The data below:

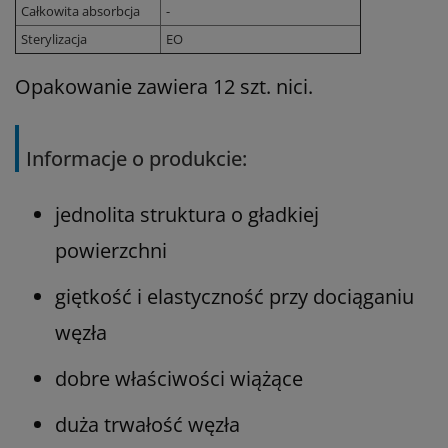
Całkowita absorbcja
-
Sterylizacja
EO
Opakowanie zawiera 12 szt. nici.
Informacje o produkcie:
jednolita struktura o gładkiej
powierzchni
giętkość i elastyczność przy dociąganiu
węzła
dobre właściwości wiążące
duża trwałość węzła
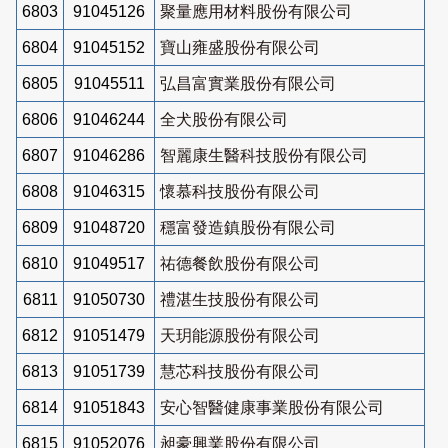
6803
91045126
聚量應用材料股份有限公司
6804
91045152
寶山雍盛股份有限公司
6805
91045511
弘昌富實業股份有限公司
6806
91046244
全犬股份有限公司
6807
91046286
智麗康生醫科技股份有限公司
6808
91046315
懷慕科技股份有限公司
6809
91048720
穩富發造鎮股份有限公司
6810
91049517
祐德餐飲股份有限公司
6811
91050730
禮湛生技股份有限公司
6812
91051479
天玥能源股份有限公司
6813
91051739
慧芯科技股份有限公司
6814
91051843
安心智醫健康事業股份有限公司
6815
91052076
昶豪興業股份有限公司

End of The data.

[Problem to solve] Return every line of text in the data above verbatim and in its original order, leaving the pictures out.

[Response area]
Całkowita absorbcja
-
Sterylizacja
EO
Opakowanie zawiera 12 szt. nici.
Informacje o produkcie:
jednolita struktura o gładkiej
powierzchni
giętkość i elastyczność przy dociąganiu
węzła
dobre właściwości wiążące
duża trwałość węzła
6803
91045126
聚量應用材料股份有限公司
6804
91045152
寶山雍盛股份有限公司
6805
91045511
弘昌富實業股份有限公司
6806
91046244
全犬股份有限公司
6807
91046286
智麗康生醫科技股份有限公司
6808
91046315
懷慕科技股份有限公司
6809
91048720
穩富發造鎮股份有限公司
6810
91049517
祐德餐飲股份有限公司
6811
91050730
禮湛生技股份有限公司
6812
91051479
天玥能源股份有限公司
6813
91051739
慧芯科技股份有限公司
6814
91051843
安心智醫健康事業股份有限公司
6815
91052076
昶豪興業股份有限公司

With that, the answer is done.